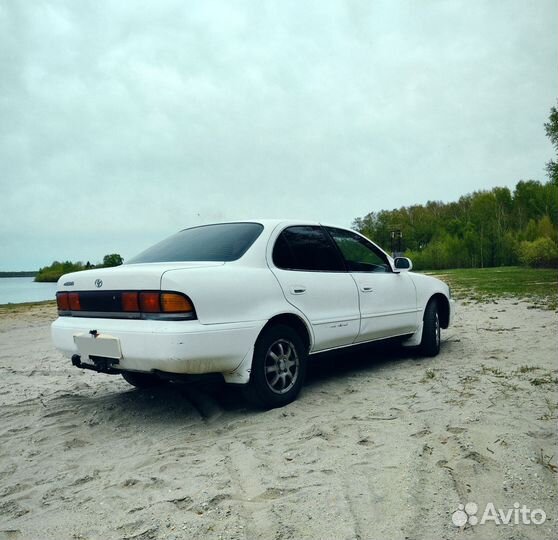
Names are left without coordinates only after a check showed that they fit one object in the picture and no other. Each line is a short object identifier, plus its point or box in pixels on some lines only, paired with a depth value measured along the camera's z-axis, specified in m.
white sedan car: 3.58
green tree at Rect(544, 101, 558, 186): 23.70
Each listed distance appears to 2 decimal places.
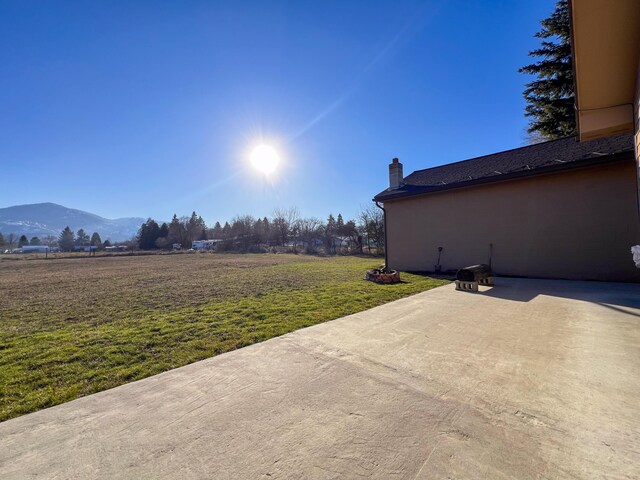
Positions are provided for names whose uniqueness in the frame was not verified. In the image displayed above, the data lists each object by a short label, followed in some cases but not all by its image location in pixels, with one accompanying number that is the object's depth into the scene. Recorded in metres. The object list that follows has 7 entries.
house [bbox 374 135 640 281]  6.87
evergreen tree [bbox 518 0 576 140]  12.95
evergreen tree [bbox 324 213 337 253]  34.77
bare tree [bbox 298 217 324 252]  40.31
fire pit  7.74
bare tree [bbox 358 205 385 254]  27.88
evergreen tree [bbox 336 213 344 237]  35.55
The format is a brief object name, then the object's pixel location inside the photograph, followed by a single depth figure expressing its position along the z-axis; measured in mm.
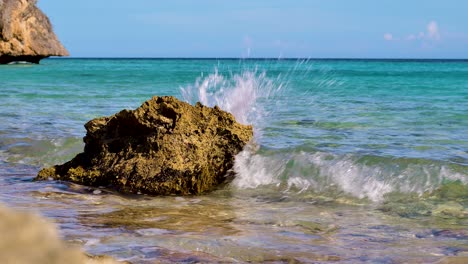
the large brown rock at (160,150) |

+---+

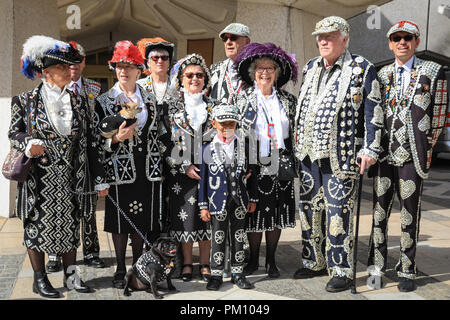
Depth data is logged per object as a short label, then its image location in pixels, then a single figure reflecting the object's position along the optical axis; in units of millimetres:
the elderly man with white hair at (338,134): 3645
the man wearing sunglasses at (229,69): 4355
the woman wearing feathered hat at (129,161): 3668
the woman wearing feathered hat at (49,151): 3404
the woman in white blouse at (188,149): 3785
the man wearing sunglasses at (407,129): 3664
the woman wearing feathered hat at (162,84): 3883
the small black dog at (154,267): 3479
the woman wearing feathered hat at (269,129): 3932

+---+

(Work instruction): All lines above from the one containing "the man wearing sunglasses at (407,129): 3664" to the one containing "the woman wearing feathered hat at (269,129): 3932" must be repeated exactly, both lines included, and no others.

(Solution to the exercise):
the man wearing sunglasses at (407,129): 3664
the woman wearing feathered hat at (162,84): 3883
the small black dog at (154,267): 3479
the woman wearing feathered hat at (269,129): 3932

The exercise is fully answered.